*** The input ***

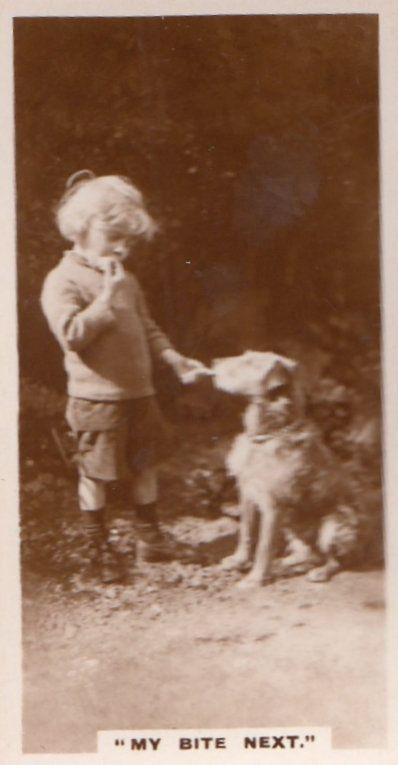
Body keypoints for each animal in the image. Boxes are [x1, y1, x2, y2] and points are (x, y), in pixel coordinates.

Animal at [213, 350, 360, 588]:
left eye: (249, 363)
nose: (214, 362)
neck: (266, 435)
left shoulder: (274, 505)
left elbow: (263, 547)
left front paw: (254, 579)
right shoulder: (247, 492)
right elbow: (245, 532)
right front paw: (238, 561)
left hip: (332, 527)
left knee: (333, 560)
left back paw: (320, 572)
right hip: (291, 523)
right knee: (307, 552)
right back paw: (288, 562)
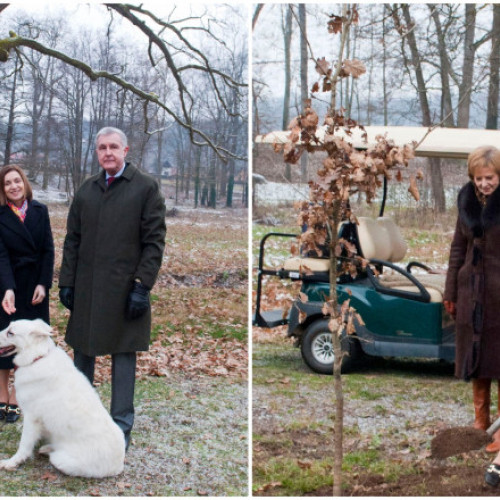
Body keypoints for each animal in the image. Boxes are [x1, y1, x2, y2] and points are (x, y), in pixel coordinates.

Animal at [0, 318, 126, 478]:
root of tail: (118, 466)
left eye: (10, 333)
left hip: (59, 459)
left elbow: (24, 445)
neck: (37, 358)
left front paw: (12, 462)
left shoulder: (31, 417)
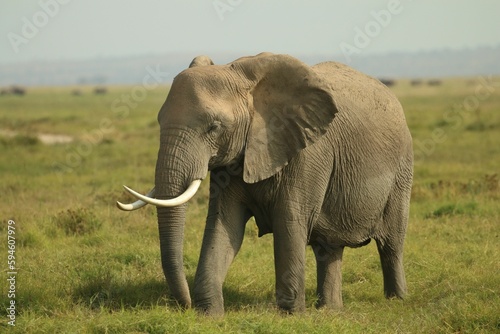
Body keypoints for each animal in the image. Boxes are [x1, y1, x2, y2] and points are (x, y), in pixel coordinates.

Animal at [118, 52, 414, 316]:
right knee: (328, 247)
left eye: (214, 127)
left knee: (392, 243)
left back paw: (396, 301)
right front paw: (210, 314)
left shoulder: (308, 152)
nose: (184, 305)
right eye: (159, 121)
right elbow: (225, 224)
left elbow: (289, 221)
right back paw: (330, 311)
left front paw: (291, 316)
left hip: (402, 169)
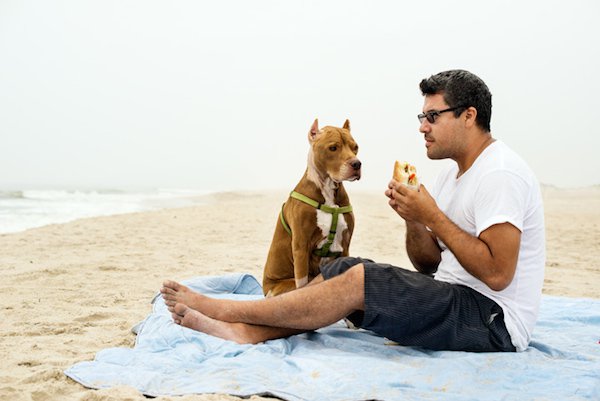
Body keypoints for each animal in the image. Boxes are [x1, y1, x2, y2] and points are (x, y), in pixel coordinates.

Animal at [262, 117, 360, 296]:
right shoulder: (301, 247)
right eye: (333, 148)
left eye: (355, 147)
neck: (327, 190)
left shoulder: (345, 245)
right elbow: (302, 284)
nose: (357, 164)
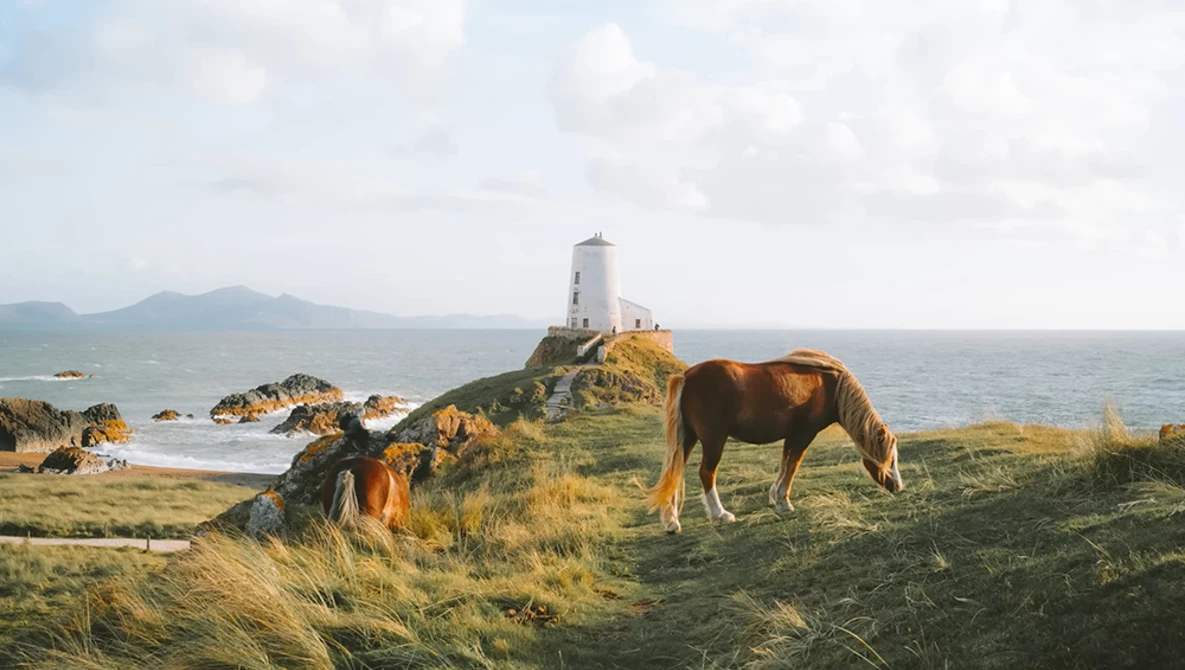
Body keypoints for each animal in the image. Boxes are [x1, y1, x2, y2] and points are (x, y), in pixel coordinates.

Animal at [646, 348, 903, 534]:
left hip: (687, 438)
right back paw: (721, 514)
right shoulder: (804, 433)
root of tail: (687, 376)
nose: (899, 487)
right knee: (706, 473)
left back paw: (672, 522)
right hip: (713, 440)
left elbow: (784, 464)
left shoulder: (792, 435)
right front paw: (784, 501)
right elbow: (793, 466)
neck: (830, 386)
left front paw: (775, 498)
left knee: (674, 472)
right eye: (889, 459)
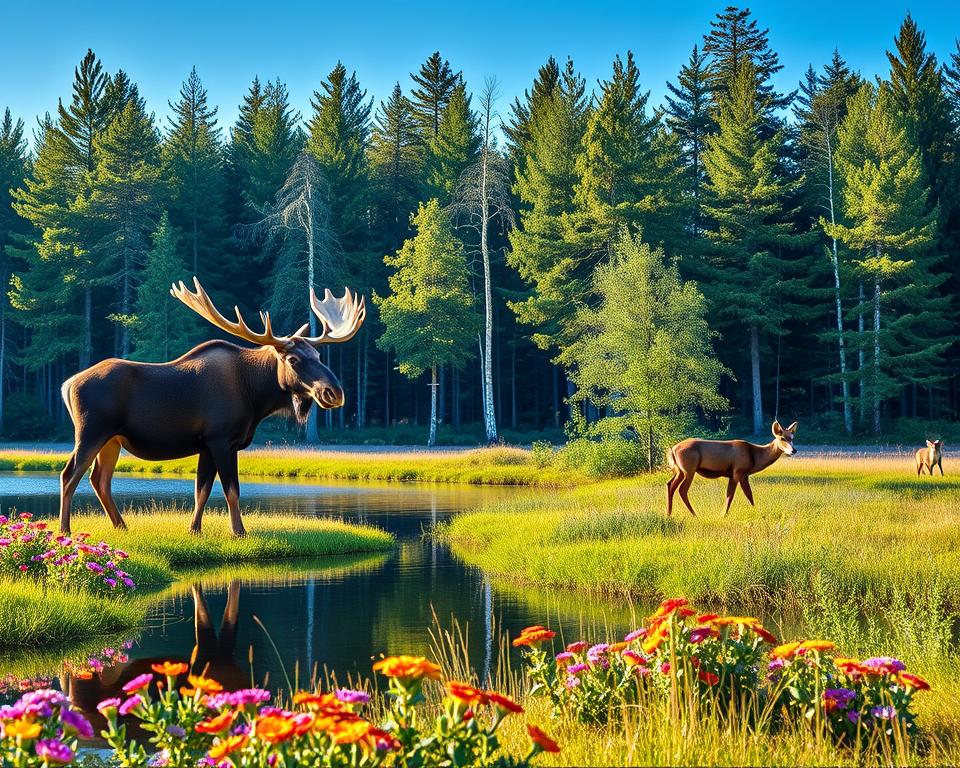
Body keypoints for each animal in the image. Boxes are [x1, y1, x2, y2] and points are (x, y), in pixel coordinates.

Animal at [59, 278, 365, 536]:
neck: (256, 396)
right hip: (91, 432)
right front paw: (239, 531)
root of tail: (67, 384)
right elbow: (232, 490)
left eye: (319, 355)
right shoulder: (221, 439)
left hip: (112, 440)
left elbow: (201, 490)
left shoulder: (206, 444)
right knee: (70, 474)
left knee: (100, 479)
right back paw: (66, 530)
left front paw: (194, 530)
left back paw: (121, 525)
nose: (334, 392)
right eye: (293, 359)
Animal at [666, 420, 798, 517]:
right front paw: (756, 512)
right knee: (682, 489)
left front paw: (723, 514)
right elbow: (747, 494)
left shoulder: (735, 475)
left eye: (792, 437)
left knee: (670, 484)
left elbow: (729, 495)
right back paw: (694, 514)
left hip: (679, 471)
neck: (755, 457)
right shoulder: (739, 472)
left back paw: (669, 513)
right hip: (689, 469)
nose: (794, 450)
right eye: (782, 438)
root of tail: (672, 449)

*** End of The input ***

» **Your assignment**
Using the data above, output the line that has "left hip: (402, 169)", the line that has "left knee: (674, 472)", and whatever lines fall between, each exactly as it stands and without pictures.

» **Output of the task**
left hip: (402, 169)
Body keypoints for each animal in the image. Boxes are [x1, y1, x2, y2] and points are (x, y), in pixel coordinates.

Animal at [262, 117, 360, 296]:
right shoulder: (301, 247)
right eye: (333, 148)
left eye: (355, 147)
neck: (327, 190)
left shoulder: (345, 245)
right elbow: (302, 284)
nose: (357, 164)
Body keypoints for each animal in the image. Boxes are [x1, y1, x2, y2] and points are (x, y), in pixel coordinates.

Animal at [646, 348, 903, 534]:
left hip: (687, 438)
right back paw: (721, 514)
right shoulder: (804, 433)
root of tail: (687, 376)
nose: (899, 487)
right knee: (706, 473)
left back paw: (672, 522)
right hip: (713, 440)
left elbow: (784, 464)
left shoulder: (792, 435)
right front paw: (784, 501)
right elbow: (793, 466)
neck: (830, 386)
left front paw: (775, 498)
left knee: (674, 472)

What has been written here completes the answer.